# Prompt
Return only those lines of the material that contain "CsoundSynthesizer".

# Data supplied
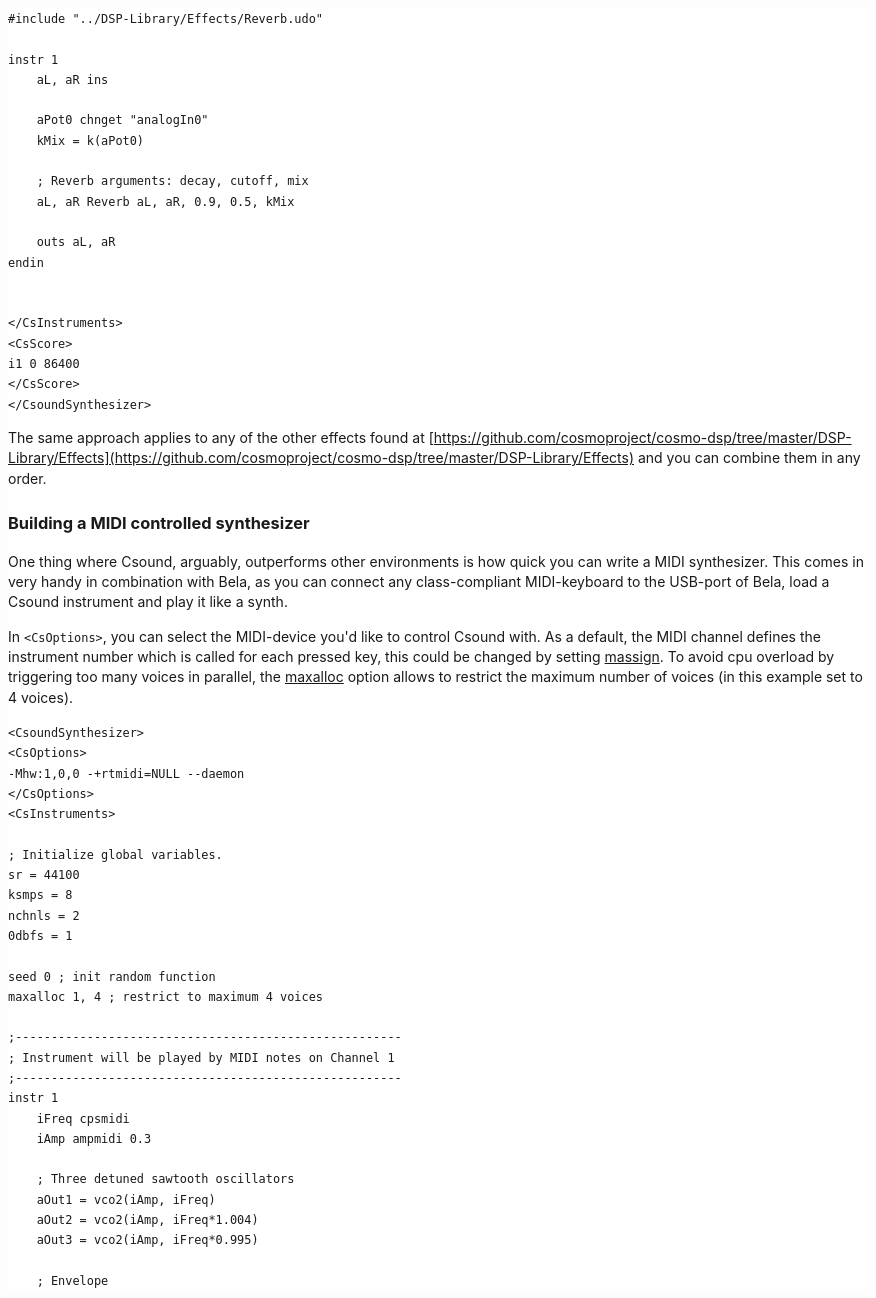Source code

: 	#include "../DSP-Library/Effects/Reverb.udo"

	instr 1 
		aL, aR ins

		aPot0 chnget "analogIn0"
		kMix = k(aPot0)

		; Reverb arguments: decay, cutoff, mix
		aL, aR Reverb aL, aR, 0.9, 0.5, kMix 

		outs aL, aR
	endin


	</CsInstruments>
	<CsScore>
	i1 0 86400
	</CsScore>
	</CsoundSynthesizer>


The same approach applies to any of the other effects found at [https://github.com/cosmoproject/cosmo-dsp/tree/master/DSP-Library/Effects](https://github.com/cosmoproject/cosmo-dsp/tree/master/DSP-Library/Effects) and you can combine them in any order.

### Building a MIDI controlled synthesizer

One thing where Csound, arguably, outperforms other environments is how quick you can write a MIDI synthesizer. This comes in very handy in combination with Bela, as you can connect any class-compliant MIDI-keyboard to the USB-port of Bela, load a Csound instrument and play it like a synth.

In ```<CsOptions>```, you can select the MIDI-device you'd like to control Csound with. As a default, the MIDI channel defines the instrument number which is called for each pressed key, this could be changed by setting [massign](https://csound.com/docs/manual/massign.html).
To avoid cpu overload by triggering too many voices in parallel, the [maxalloc](https://csound.com/docs/manual/maxalloc.html) option allows to restrict the maximum number of voices (in this example set to 4 voices).

```
<CsoundSynthesizer>
<CsOptions>
-Mhw:1,0,0 -+rtmidi=NULL --daemon
</CsOptions>
<CsInstruments>

; Initialize global variables.
sr = 44100
ksmps = 8
nchnls = 2
0dbfs = 1

seed 0 ; init random function
maxalloc 1, 4 ; restrict to maximum 4 voices

;------------------------------------------------------
; Instrument will be played by MIDI notes on Channel 1
;------------------------------------------------------
instr 1
	iFreq cpsmidi
	iAmp ampmidi 0.3

	; Three detuned sawtooth oscillators
	aOut1 = vco2(iAmp, iFreq)
	aOut2 = vco2(iAmp, iFreq*1.004)
	aOut3 = vco2(iAmp, iFreq*0.995)

	; Envelope
```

# Result for this exercise
	</CsoundSynthesizer>
<CsoundSynthesizer>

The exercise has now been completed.